**Required work**
The listing is to be returned word for word, without its images.

○ ○ ○ ○ ○ ○ ○

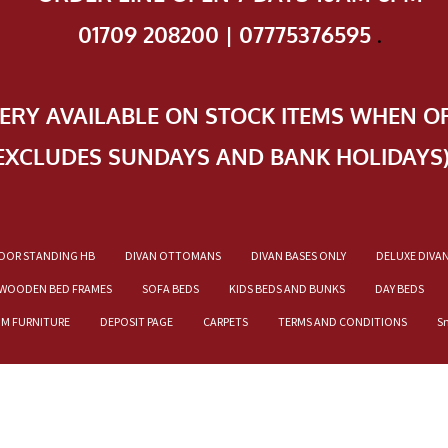
01709 208200 | 07775376595
.
VERY AVAILABLE ON STOCK ITEMS WHEN O
EXCLUDES SUNDAYS AND BANK HOLIDAYS
OOR STANDING HB
DIVAN OTTOMANS
DIVAN BASES ONLY
DELUXE DIVA
WOODEN BED FRAMES
SOFA BEDS
KIDS BEDS AND BUNKS
DAY BEDS
OM FURNITURE
DEPOSIT PAGE
CARPETS
TERMS AND CONDITIONS
S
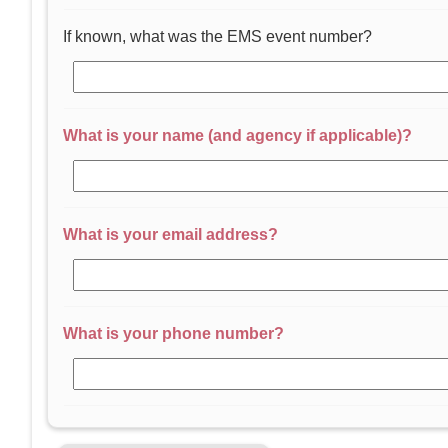
If known, what was the EMS event number?
What is your name (and agency if applicable)?
What is your email address?
What is your phone number?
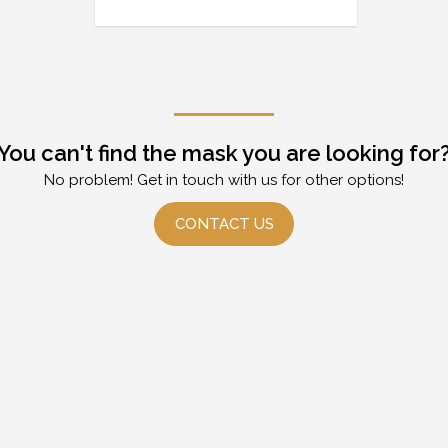
You can't find the mask you are looking for
No problem! Get in touch with us for other options!
CONTACT US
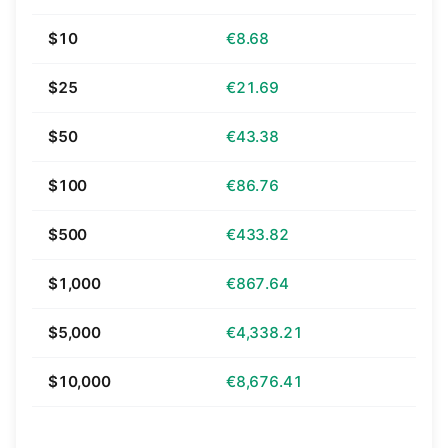
$10
€8.68
$25
€21.69
$50
€43.38
$100
€86.76
$500
€433.82
$1,000
€867.64
$5,000
€4,338.21
$10,000
€8,676.41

○ ○ ○ ○ ○ ○ ○

**Exercise response**
01709 208200 | 07775376595
.
VERY AVAILABLE ON STOCK ITEMS WHEN O
EXCLUDES SUNDAYS AND BANK HOLIDAYS
OOR STANDING HB
DIVAN OTTOMANS
DIVAN BASES ONLY
DELUXE DIVA
WOODEN BED FRAMES
SOFA BEDS
KIDS BEDS AND BUNKS
DAY BEDS
OM FURNITURE
DEPOSIT PAGE
CARPETS
TERMS AND CONDITIONS
S
If known, what was the EMS event number?
What is your name (and agency if applicable)?
What is your email address?
What is your phone number?
You can't find the mask you are looking for
No problem! Get in touch with us for other options!
CONTACT US
$10
€8.68
$25
€21.69
$50
€43.38
$100
€86.76
$500
€433.82
$1,000
€867.64
$5,000
€4,338.21
$10,000
€8,676.41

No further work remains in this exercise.